SINGARAJA – Sebagian besar warga Desa Pegayaman, Sukasada ternyata belum mengetahui rincian dan besaran dana pengganti pembebasan lahan milik mereka yang terkena proyek shortcut titik 7, 8, 9, dan 10.
Hal itu mengemuka setelah digelar pertemuan mediasi antara warga dengan pihak terkait pembebasan lahan terdampak proyek shortcut Singaraja-Denpasar yang difasilitasi oleh Kejati Bali di Kantor Kejari Buleleng kemarin.
Ada sekitar 32 warga Pegayaman yang dilakukan mediasi di Aula Kejari Buleleng. Mediasi dilakukan secara bergiliran untuk menghindari kerumunan dalam satu ruangan.
Pertemuan mediasi dipimpin langsung oleh Asisten Bidang Perdata dan Tata Usaha Negara Kejati Bali Andi Fahruddin.
Hadir pula dari Badan Pertanahan Nasional (BPN) Kabupaten Buleleng, PUPR Provinsi Bali dan Kejari Buleleng.
Salah seorang warga Desa Pegayaman yang lahan miliknya terkena jalur shortcut, Wayan Saparudin, mengaku, dia dan warga lainnya dipanggil untuk mediasi ganti rugi pembangunan jalan shortcut.
Mereka dipanggil setelah banyak warga yang mengeluhkan soal kerugian fisik dan non fisik ganti rugi yang diberikan oleh pemerintah.
“Ada bangunan ukuran rumah tidak cocok harga ganti ruginya. Kemudian ada tanaman dan kandang milik warga yang ganti ruginya berbanding terbalik. Kandang lebih besar ganti ruginya disbanding lahan,” tutur Wayan Saparudin.
Dia mencontoh ada pohon cengkeh yang masih produktif terkena dampak shortcut sebanyak 40 pohon dengan perpohonnya diganti rugi Rp 1,4 juta.
Namun, setelah masuk data yang tercatat hanya 20 pohon yang diganti rugi. Begitu pula dengan tanah warga satu dengan lainnya yang tidak merata. Padahal itu sudah dilakukan pendataan oleh tim appraisal (penilai).
“Harapan kami setelah dari kejaksaan pertemuan ini mudah-mudahan ada keadilan. Kemudian dilakukan dikroscek dan ditinjau lagi.
Seperti apa tanah dan tanaman kami agar dibayar ganti secara layak. Dan uang ganti rugi secepatnya dicairkan,” imbuhnya.
Hal yang sama juga diungkapkan Ketut Muhammad Ilyas yang tanah perkebunan cengkeh miliknya terkena jalur shortcut.

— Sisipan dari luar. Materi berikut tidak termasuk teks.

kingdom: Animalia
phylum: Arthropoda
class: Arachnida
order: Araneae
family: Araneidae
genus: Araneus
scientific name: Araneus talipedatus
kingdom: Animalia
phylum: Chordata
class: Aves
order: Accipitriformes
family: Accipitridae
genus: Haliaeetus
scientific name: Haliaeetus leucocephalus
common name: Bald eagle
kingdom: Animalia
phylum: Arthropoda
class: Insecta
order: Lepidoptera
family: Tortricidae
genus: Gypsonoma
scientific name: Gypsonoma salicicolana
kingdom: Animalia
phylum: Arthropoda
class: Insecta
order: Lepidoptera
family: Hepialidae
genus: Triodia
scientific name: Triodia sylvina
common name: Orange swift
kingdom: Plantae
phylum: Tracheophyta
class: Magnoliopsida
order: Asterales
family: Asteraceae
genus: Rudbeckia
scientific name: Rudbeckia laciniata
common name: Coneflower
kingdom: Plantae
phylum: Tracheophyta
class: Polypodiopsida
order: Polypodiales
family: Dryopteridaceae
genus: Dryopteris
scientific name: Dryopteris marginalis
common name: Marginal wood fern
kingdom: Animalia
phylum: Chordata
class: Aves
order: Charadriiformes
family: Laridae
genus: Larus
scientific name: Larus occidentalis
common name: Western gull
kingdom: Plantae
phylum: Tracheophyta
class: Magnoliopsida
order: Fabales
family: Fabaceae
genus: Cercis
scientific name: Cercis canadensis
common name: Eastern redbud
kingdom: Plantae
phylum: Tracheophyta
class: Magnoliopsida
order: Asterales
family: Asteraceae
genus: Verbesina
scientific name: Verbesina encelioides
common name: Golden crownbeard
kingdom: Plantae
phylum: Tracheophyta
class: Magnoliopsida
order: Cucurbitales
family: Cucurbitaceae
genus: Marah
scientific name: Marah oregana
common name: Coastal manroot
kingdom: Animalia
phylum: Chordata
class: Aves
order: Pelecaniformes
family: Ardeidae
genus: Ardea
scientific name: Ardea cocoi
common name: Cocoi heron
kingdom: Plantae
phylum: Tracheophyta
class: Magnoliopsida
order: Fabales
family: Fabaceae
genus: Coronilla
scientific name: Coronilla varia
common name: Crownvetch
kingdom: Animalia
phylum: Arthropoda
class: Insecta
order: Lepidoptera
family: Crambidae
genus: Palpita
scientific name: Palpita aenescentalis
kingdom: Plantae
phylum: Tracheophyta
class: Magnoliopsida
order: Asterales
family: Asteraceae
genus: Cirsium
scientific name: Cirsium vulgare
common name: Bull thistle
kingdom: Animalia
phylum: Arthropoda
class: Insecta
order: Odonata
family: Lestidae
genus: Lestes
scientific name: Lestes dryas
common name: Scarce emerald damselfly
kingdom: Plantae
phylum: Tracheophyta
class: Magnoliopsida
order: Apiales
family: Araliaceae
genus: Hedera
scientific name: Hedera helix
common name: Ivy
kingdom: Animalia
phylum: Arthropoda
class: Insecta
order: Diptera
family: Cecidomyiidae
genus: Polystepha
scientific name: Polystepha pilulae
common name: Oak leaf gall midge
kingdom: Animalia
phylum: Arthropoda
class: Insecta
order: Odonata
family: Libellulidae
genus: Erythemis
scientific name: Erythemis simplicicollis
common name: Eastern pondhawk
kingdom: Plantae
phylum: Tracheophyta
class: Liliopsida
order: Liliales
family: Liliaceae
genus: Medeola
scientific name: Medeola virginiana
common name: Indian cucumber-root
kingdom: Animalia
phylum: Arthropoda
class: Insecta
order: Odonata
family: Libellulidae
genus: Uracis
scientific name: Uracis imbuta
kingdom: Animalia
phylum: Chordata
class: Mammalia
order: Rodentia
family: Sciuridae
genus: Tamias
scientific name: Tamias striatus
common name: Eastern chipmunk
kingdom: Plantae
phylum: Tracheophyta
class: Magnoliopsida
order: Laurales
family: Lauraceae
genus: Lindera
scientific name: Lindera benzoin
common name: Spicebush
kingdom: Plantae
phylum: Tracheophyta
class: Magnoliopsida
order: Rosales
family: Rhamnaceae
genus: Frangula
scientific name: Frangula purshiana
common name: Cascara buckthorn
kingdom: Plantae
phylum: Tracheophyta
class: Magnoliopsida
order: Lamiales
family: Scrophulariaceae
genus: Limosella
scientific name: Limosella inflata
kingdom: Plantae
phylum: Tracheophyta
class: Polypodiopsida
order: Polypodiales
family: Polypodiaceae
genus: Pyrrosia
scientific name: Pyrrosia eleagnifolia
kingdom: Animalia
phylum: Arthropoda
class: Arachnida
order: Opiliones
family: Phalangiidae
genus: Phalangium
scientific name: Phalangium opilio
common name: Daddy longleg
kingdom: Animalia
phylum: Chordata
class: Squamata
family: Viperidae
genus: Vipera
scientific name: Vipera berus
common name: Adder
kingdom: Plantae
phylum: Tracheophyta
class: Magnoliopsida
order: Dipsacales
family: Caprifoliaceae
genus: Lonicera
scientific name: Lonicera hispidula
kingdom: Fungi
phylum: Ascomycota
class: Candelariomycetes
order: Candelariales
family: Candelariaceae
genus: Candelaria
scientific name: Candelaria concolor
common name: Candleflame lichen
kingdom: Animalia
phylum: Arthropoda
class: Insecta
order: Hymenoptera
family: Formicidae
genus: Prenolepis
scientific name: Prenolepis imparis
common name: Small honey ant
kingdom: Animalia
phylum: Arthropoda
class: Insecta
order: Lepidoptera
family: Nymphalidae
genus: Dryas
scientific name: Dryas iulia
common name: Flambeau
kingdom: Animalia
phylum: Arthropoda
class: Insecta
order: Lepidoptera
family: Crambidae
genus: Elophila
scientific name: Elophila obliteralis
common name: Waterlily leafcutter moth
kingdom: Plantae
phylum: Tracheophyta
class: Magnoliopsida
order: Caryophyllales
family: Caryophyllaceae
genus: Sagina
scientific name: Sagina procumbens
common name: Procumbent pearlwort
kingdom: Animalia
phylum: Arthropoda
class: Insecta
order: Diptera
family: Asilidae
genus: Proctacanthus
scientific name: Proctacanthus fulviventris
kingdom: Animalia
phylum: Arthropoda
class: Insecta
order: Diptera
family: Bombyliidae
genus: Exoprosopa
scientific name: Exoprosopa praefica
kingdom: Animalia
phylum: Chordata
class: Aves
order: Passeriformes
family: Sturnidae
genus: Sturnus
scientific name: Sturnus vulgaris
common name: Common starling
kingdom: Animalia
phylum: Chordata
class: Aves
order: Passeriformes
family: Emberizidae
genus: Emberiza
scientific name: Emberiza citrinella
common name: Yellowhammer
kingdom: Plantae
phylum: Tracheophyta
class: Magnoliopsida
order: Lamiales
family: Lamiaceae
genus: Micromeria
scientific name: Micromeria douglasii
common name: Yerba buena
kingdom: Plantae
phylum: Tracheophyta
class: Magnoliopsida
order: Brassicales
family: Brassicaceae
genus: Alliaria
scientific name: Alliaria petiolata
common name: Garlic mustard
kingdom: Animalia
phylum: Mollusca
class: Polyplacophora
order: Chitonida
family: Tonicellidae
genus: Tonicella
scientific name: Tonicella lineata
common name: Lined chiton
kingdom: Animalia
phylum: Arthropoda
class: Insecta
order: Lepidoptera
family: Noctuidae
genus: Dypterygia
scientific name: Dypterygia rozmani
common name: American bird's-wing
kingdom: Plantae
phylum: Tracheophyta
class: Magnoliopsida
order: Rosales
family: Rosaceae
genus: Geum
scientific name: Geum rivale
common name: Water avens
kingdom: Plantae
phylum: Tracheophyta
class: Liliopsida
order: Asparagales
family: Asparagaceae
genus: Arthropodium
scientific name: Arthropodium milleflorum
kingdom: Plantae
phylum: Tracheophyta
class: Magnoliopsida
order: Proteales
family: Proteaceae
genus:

Dia mengaku sudah lama uang ganti rugi pembebasan lahan shortcut tak cair-cair. Padahal pendataan sudah dilakukan tahun 2019 lalu.
Memang ada sebagian warga yang sudah menerima. Tapi dirinya dan 32 warga yang datang ke kejari ikut pertemuan belum terima ganti rugi.
Dia menyebut ganti rugi tanah dengan warga lainnya banyak tidak merata dan terjadi kesalahan pendataan.
“Saya memiliki tanah 7 are bagian utara per arenya dihargai Rp 37 juta. Nah, pas kebetulan tanah saya bagian selatan atas juga terkena dampak
shortcut 7-8 dengan luas 3 are. Namun harga tanah Rp 30 juta per arenya. Saya tak mengerti kok bisa berbanding harga,” tuturnya.
Kedatangan dalam pertemuan ini sejatinya warga juga tidak mengetahui besaran harga ganti rugi lahan yang pasti dan berkeadilan.
Tidak ada tumpang tindih harga. “Kami berharap hanya merata harga ganti rugi tidak ada perbandingan satu dengan yang lainnya,” pungkasnya.
Asisten Bidang Perdata dan Tata Usaha Negara Kejati Bali Andi Fahruddin mengatakan, pertemuan untuk membahas ganti rugi pembebasan lahan proyek shortcut Singaraja-Denpasar.
Intinya, warga meminta keadilan. “Itu yang mereka minta. Karena keluhan mereka ada salah hitung, masalah harga dibawah standar,” ujarnya.
Andi Fahruddin melanjutkan, pertemuan ini untuk mencari titik temu agar proyek shortcut cepat terselesaikan. Mengingat proyek tersebut akan dikerjakan.
Jika pertemuan kali ini tidak ada titik temu dengan warga Desa Pegayaman, maka pihaknya akan serahkan prosesnya ke pengadilan untuk menempuh jalur hukum.
Terutama bila masih ada yang keberatan soal harga tanah. “Itu solusi pada saat ini jika tidak ada kesepakatan,” pungkasnya.